Questions:
• A. Answer these questions from the account of being sued over a manager's decision:
(i) How long was the outage caused by the crash?
(ii) Who wrote the part of the code where the error was?
(iii) Why did the professor go to the trial instead of the junior lawyer?
• B. In the account of being sued over a manager's decision, rewrite the paragraph beginning "My manager released something I worked on" as a short bulleted list that keeps its main facts.

Excerpt provided:
=-=-=-=-=

You apparently have never been sued for your managers decisions.

Here is how that was for me:

My manager released something I worked on, despite me saying that it would need a few more months of work. Apparently that would have made this unprofitable, so he disregarded my advice and they released it anyways. I joined the company when this project was already a Year late. So it was not surprising that this project was close to costing more than the customer would pay.

Except for a few interns, I was the newest dev in the company, so I didn't push super hard for more work on this project. However I was the most experienced dev on the team, so I should have pushed more.

Or should have at least got it in writing that they decided against my recommendation.

When it eventually crashed and caused a 30 minutes outage I was fired.

Why? Because it was my code that was the problem of course. Never mind the fact that I told them it is not ready and that the error wasn't even code that I WROTE. Some intern wrote that part. I wasn't a lead or manager and had nothing to do with it.

They then tried to sue me for more money then they ever paid me. 30 minutes of factory outage can be very expensive which they of course tried to recuperate out of my bank account.

I was very lucky that I had a good lawyer. Actually I could only afford a very junior lawyer, but he was sick on the day of trial and asked his professor to go instead. I was probably super lucky with that one.

Because you eat shit later when it blows up or makes your life more difficult.

Also, not having agency about how you spend your energy eats away at the soul. That's more subjective, but I'll do a way better job with way less effort if I am a primary decision maker of what work I'm doing instead of an intake machine.

I'm honest about delivery dates, but I do deeply care about getting a project across the line on time. Not just because it gets me cooler, more demanding projects with larger compensation, also for its own sake. It's fun to win, especially when the timeline isn't arbitrary and you can pull it off.

=-=-=-=-=

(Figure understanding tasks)
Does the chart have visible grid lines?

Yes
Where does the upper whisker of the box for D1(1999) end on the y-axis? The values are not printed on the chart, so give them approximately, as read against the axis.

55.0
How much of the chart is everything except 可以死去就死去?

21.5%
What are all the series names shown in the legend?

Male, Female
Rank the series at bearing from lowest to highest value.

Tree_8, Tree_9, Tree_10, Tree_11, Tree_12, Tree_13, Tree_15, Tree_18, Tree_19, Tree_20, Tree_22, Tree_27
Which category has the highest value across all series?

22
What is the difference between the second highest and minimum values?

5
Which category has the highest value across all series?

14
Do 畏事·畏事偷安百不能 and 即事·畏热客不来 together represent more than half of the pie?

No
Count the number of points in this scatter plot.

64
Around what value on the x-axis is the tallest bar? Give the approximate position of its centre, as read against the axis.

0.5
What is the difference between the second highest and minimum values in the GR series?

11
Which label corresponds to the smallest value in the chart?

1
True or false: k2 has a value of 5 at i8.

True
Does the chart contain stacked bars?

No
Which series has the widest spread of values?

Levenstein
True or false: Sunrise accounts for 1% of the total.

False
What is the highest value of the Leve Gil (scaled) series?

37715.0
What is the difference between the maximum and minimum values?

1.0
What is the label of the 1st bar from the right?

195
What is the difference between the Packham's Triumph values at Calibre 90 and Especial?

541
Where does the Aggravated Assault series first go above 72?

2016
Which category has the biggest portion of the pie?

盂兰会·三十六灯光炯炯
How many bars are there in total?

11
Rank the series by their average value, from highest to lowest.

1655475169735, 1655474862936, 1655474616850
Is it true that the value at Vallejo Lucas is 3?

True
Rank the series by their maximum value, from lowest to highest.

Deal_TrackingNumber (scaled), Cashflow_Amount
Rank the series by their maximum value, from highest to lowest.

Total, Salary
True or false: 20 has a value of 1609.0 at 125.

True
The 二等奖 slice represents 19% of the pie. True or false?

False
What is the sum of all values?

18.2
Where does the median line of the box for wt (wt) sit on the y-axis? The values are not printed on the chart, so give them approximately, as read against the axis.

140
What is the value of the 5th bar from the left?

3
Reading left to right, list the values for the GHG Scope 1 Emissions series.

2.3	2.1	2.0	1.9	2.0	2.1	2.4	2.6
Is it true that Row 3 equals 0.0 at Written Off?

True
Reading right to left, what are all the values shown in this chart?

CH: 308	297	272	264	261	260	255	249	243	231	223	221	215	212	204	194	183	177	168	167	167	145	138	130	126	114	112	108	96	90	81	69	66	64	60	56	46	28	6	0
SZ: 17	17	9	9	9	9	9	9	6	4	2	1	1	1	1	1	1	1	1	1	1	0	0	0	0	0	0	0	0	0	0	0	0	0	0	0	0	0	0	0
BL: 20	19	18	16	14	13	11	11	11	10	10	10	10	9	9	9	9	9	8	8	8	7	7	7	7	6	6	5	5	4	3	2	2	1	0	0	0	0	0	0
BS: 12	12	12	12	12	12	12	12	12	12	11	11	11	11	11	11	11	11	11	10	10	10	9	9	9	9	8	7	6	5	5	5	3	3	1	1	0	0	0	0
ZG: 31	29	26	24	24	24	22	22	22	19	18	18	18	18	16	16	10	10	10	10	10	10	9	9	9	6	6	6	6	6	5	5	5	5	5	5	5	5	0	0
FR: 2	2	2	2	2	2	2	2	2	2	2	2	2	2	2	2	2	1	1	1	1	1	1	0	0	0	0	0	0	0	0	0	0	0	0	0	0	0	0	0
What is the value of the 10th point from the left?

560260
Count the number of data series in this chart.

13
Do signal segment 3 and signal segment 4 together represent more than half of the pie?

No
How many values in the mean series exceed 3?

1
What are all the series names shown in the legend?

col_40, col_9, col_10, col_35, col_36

=-=-=-=-=

Answers for the tasks:
• A.
(i) 30 minutes.
(ii) An intern.
(iii) The junior lawyer was sick on the day of the trial and asked his professor to go instead.

• B.
- The manager released the project even though the writer said it needed a few more months of work.
- He ignored that advice because the extra work would have made the project unprofitable.
- The project was already a year late when the writer joined the company.
- It was close to costing more than the customer would pay.